• Goal of the exercise
Line tally for the word "linecap": count the lines below that contain it and reply with the number alone.

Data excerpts
■ ■ ■
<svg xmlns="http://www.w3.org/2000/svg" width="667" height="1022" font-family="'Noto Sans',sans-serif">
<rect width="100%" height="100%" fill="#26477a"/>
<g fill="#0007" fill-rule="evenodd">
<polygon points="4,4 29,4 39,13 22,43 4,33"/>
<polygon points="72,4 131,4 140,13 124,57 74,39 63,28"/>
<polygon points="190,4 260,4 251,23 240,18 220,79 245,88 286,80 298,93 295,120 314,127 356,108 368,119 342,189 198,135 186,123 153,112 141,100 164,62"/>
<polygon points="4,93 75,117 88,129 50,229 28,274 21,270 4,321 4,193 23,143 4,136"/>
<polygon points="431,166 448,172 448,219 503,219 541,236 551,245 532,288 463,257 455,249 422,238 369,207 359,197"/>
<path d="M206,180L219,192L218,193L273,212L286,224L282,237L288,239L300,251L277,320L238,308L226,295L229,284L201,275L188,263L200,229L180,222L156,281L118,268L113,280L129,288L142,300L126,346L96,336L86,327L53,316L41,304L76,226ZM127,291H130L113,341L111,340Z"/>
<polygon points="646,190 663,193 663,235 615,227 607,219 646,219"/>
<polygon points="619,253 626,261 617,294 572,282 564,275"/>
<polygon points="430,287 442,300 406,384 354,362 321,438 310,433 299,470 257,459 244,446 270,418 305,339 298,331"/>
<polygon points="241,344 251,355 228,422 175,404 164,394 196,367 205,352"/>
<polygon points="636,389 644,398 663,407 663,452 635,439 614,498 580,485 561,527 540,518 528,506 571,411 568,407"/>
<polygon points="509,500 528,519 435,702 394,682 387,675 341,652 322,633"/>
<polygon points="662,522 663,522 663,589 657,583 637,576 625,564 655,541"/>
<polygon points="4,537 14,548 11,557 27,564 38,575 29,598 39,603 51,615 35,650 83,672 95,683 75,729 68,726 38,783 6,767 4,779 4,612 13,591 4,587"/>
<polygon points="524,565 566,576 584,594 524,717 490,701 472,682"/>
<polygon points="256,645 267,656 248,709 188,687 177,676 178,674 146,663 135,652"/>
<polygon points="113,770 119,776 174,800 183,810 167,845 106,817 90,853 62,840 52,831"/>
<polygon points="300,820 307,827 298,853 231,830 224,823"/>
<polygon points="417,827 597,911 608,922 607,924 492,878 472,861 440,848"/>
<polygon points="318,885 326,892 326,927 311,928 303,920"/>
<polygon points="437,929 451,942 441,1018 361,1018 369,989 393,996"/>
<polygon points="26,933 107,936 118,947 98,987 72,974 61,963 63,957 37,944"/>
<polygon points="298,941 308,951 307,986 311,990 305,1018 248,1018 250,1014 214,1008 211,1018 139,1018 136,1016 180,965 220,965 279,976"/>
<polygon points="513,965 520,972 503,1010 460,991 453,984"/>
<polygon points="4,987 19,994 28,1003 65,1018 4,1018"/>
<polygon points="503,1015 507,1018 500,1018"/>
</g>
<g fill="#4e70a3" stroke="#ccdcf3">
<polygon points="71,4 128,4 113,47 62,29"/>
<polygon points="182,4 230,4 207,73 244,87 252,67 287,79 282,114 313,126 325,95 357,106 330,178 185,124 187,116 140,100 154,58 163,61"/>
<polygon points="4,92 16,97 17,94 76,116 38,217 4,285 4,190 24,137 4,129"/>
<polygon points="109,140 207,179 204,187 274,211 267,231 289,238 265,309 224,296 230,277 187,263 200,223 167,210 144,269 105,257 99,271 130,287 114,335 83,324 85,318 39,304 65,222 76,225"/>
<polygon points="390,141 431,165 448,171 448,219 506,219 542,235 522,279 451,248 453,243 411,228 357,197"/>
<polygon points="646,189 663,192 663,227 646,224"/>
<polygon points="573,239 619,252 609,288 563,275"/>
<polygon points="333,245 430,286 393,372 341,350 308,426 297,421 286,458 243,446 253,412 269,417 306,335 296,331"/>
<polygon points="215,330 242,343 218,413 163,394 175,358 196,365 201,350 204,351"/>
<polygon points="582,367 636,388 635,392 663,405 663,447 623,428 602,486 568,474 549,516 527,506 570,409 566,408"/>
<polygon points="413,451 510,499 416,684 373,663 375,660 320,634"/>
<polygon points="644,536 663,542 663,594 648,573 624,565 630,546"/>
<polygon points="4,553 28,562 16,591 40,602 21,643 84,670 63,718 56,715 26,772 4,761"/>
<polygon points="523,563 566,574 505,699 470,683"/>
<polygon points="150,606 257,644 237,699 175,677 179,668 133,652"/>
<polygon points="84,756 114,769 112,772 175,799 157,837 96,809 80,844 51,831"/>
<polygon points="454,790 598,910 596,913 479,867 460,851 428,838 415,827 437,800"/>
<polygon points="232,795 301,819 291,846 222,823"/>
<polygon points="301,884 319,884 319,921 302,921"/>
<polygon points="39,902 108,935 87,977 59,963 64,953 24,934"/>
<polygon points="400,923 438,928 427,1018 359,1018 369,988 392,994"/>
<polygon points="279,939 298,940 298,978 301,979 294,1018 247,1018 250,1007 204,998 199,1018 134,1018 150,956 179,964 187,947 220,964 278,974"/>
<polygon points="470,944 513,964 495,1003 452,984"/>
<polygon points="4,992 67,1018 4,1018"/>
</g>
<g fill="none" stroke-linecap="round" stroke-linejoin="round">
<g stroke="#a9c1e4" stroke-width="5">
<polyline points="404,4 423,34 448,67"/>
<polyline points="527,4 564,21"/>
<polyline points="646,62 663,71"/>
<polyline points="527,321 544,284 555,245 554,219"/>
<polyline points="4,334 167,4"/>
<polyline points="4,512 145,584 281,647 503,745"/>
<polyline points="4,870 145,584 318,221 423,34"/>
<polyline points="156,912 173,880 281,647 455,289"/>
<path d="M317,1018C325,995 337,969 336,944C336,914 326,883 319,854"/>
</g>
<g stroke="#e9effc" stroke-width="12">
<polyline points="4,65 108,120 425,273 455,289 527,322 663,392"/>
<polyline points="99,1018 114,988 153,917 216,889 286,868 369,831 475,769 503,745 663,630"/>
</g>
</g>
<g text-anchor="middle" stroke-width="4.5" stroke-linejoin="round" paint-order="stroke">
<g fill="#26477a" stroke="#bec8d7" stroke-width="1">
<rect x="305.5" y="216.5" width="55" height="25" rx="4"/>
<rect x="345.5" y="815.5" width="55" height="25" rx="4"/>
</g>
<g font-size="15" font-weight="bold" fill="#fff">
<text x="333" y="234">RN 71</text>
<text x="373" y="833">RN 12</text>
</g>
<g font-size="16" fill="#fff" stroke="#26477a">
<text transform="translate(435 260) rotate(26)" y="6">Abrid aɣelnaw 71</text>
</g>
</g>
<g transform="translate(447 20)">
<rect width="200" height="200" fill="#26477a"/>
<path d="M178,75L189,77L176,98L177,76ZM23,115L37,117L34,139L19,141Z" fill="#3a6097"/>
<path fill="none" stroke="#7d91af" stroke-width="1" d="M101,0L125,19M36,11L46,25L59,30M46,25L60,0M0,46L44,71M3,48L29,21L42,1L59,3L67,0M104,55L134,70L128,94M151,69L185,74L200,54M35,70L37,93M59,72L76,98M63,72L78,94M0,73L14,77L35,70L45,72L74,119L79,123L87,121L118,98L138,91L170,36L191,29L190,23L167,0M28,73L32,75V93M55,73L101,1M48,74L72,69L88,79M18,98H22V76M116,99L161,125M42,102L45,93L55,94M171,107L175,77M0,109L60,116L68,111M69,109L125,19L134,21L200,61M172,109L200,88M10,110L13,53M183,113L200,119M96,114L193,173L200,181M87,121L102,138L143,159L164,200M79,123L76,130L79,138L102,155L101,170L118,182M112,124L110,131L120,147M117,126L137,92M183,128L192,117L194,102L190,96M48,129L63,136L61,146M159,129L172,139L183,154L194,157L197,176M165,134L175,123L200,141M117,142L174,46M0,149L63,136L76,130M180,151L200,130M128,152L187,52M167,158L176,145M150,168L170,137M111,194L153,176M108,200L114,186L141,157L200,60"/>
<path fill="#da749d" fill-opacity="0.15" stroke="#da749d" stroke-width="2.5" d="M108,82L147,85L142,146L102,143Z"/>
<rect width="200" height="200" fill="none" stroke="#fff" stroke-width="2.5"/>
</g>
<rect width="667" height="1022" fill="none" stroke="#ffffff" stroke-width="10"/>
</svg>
■ ■ ■
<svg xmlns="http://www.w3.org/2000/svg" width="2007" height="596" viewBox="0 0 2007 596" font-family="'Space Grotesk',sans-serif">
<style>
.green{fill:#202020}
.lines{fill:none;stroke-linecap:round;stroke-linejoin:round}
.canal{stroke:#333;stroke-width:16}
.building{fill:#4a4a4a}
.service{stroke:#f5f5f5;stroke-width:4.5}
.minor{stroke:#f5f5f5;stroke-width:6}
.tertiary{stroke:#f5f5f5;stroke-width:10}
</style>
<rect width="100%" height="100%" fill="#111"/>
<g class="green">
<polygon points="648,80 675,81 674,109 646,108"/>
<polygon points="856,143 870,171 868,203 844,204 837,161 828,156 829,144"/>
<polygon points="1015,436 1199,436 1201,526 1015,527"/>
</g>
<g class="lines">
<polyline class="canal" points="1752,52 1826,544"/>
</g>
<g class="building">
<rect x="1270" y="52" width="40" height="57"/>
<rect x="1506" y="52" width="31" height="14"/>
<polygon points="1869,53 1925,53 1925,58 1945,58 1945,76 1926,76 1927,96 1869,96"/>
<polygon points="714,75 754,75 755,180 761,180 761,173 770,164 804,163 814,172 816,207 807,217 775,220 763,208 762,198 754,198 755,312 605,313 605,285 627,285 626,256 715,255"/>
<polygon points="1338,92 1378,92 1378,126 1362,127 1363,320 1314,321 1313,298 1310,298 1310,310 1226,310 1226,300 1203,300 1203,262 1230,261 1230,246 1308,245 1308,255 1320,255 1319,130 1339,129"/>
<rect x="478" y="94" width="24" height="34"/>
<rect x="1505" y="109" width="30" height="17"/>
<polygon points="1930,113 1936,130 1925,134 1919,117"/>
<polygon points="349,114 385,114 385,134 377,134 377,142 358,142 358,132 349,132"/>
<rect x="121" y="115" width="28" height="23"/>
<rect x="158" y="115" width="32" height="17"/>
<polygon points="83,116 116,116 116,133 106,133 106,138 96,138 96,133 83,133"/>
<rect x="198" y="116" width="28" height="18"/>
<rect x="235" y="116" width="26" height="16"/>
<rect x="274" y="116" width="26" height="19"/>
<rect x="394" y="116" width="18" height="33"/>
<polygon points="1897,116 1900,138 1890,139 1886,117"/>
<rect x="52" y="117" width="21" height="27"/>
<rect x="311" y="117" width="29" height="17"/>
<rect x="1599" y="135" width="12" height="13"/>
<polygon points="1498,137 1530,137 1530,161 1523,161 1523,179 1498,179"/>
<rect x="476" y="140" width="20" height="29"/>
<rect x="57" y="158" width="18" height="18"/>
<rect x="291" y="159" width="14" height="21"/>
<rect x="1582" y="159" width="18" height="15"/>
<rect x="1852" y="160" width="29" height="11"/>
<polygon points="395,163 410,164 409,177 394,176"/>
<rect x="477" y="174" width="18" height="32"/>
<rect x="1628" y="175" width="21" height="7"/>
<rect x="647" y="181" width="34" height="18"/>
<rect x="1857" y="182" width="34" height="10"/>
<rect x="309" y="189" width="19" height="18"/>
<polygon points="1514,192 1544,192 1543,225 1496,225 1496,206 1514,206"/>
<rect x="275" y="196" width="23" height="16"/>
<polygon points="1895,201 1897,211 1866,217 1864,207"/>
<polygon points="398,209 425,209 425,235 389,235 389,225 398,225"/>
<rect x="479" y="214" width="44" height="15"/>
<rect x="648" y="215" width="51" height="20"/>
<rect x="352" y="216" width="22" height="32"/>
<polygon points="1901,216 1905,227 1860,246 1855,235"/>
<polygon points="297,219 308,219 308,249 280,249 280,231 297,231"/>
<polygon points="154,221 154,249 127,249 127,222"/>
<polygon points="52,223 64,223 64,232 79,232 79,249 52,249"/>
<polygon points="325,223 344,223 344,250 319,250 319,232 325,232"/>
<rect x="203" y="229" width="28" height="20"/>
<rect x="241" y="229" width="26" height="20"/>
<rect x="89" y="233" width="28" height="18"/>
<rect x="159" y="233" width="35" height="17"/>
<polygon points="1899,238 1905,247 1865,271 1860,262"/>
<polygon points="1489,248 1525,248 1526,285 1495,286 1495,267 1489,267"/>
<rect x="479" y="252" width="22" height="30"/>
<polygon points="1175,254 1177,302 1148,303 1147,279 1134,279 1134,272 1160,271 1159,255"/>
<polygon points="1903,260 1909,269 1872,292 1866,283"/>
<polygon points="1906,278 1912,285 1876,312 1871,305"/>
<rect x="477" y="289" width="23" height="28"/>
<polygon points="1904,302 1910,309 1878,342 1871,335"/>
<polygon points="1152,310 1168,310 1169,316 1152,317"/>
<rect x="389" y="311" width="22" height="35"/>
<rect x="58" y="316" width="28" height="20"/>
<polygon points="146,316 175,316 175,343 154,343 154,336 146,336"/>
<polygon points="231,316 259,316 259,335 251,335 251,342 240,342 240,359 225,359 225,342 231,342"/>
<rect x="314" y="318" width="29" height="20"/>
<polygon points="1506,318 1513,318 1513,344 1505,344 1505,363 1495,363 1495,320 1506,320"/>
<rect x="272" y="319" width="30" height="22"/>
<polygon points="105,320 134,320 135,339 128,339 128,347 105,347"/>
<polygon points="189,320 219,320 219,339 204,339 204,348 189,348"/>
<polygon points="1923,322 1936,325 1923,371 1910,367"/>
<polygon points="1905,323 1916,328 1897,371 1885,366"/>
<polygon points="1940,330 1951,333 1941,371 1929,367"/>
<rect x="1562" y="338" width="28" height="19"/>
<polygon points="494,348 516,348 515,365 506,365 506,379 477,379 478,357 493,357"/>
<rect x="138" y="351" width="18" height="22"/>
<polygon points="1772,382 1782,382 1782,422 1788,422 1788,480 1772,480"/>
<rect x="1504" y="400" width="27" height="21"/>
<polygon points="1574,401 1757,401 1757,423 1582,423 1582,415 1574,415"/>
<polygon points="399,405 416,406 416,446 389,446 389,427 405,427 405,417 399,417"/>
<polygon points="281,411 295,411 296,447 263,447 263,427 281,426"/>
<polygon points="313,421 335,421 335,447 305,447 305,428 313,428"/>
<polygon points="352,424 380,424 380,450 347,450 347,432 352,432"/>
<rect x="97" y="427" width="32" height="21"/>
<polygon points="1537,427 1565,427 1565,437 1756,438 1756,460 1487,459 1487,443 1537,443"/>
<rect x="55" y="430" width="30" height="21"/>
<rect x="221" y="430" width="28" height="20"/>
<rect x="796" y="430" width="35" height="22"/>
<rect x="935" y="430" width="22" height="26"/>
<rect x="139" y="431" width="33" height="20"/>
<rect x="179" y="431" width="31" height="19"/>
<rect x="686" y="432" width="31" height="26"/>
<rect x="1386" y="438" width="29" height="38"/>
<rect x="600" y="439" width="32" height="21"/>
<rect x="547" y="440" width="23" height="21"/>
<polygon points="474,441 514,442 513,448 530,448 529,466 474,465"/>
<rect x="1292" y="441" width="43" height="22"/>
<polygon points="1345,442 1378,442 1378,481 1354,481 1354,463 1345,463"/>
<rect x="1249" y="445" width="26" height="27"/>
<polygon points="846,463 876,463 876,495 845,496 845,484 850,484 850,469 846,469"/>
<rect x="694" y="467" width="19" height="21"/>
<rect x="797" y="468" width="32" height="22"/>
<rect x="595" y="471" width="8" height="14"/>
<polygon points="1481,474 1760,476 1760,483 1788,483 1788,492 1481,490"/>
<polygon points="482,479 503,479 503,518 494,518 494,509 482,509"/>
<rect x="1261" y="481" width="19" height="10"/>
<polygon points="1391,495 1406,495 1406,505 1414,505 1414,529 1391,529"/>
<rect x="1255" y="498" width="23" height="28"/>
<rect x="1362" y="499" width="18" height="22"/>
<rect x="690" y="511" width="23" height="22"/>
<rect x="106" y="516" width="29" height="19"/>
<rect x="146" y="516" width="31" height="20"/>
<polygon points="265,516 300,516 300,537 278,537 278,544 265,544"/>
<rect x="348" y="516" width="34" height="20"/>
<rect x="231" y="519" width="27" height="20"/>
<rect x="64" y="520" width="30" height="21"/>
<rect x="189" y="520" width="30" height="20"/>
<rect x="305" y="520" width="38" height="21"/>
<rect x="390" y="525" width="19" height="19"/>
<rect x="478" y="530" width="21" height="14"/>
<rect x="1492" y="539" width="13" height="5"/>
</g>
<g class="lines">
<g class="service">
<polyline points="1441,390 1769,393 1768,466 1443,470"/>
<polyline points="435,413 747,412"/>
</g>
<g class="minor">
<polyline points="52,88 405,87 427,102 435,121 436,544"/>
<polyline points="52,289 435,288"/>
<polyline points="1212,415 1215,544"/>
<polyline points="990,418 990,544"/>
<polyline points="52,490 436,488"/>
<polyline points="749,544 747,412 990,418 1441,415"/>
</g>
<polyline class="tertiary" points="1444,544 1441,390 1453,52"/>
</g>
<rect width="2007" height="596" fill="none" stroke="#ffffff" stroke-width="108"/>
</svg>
■ ■ ■
• Result
2